When work on the Riihimäki–Saint Petersburg railway began in 1868, Lappila was one of the headquarters for workers along with Riihimäki. The nearby village of Tillola became site for the third field hospital founded for the railway workforce, after those in Oitti and Lahti. Industry began to settle in Lappila after the arrival of the railway; facilities founded include two sawmills (1897, 1908) as well as brick factories and a furniture workshop.
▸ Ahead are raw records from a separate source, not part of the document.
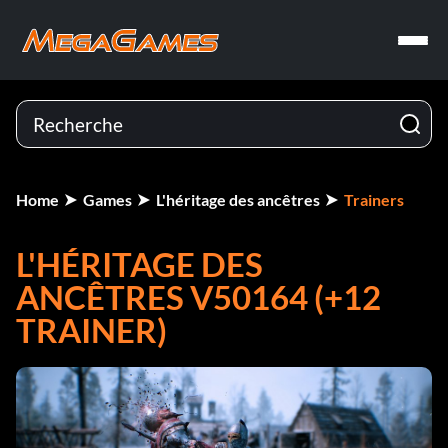
Home
Games
L'héritage des ancêtres
Trainers
L'HÉRITAGE DES
ANCÊTRES V50164 (+12
TRAINER)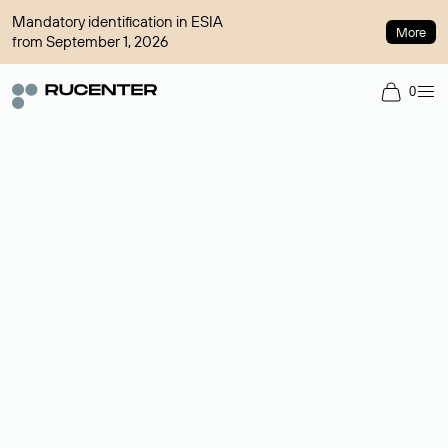
Mandatory identification in ESIA
More
from September 1, 2026
0
Domain broker
A service for organizing transactions for sale and purchase of
domains in the secondary market. Cost: $76,66 per domain
name.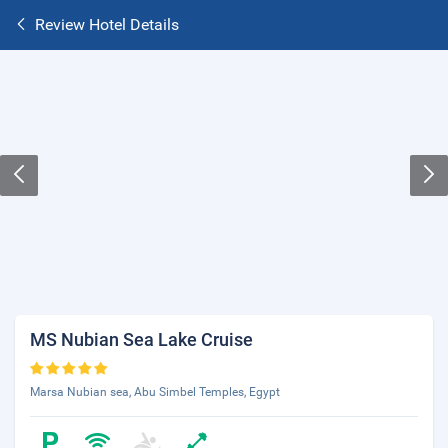
Review Hotel Details
MS Nubian Sea Lake Cruise
Marsa Nubian sea, Abu Simbel Temples, Egypt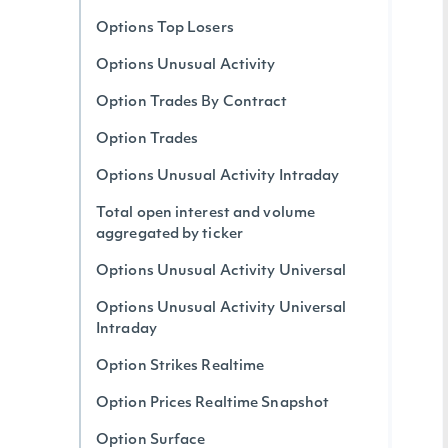
Options Top Losers
Options Unusual Activity
Option Trades By Contract
Option Trades
Options Unusual Activity Intraday
Total open interest and volume
aggregated by ticker
Options Unusual Activity Universal
Options Unusual Activity Universal
Intraday
Option Strikes Realtime
Option Prices Realtime Snapshot
Option Surface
After the last sawmill closed in 1959, Lappila's population number took a downturn after peaking in 1960 at over 700. Lappila was home to 283 inhabitants in 2018.

On 18 October 1961, the Railway Administration made the decision to purchase a set of 800 concrete sleepers from abroad, the first of their kind in Finland; in July 1962, they were installed on the section of track between Lappila and Järvelä. The trials were successful, and on 12 June 1963, the first batch of concrete sleepers from Finnish manufacturers was ordered.

Lappila became an unstaffed station in 1976, its freight traffic services were discontinued in 1981, and its railyard was dismantled in 1987, making it a halt. The Jutila crossover, located approximately 3 km to the west from Lappila, was opened on 1 July 1997.

== Architecture ==
The original station building in Lappila was built according to stock plans for class IV stations on the Riihimäki–St. Petersburg line, designed by Knut Nylander. (Note: The other stations constructed as such on the line, listed in order from Riihimäki to St. Petersburg–Finlyandsky, include Hikiä, Herrala, Vesijärvi, Kausala, Kymi (Koria), Taavetti, Säiniö (Verkhne-Cherkasovo), Galitzina (Leypyasuo) and Terijoki (Zelenogorsk).) Construction was completed in 1869; it was later expanded in two phases in 1876 and 1900, with both extensions being designed by Bruno Granholm; the plans were also used for the expansions of the Hikiä station in 1883 and 1904. As per a railyard diagram dating to 1873, the Lappila station at the time also included a warehouse right next to the station building, as well as a roundhouse at the western end of the railyard.

The original station building was dismantled and replaced by a smaller barracks-style building in 1967. The station building was transferred to the ownership of Senate Properties in 2007.

== Services ==

Lappila is an intermediate station on commuter rail line on the route Riihimäki–Lahti. Westbound trains towards Riihimäki use track 1 and eastbound ones towards Lahti use track 2. Prior to the opening of the Kerava-Lahti railway line, Lappila was also served by the unnamed regional trains on the route Helsinki–Riihimäki–Lahti–Kouvola–Kotka Harbour.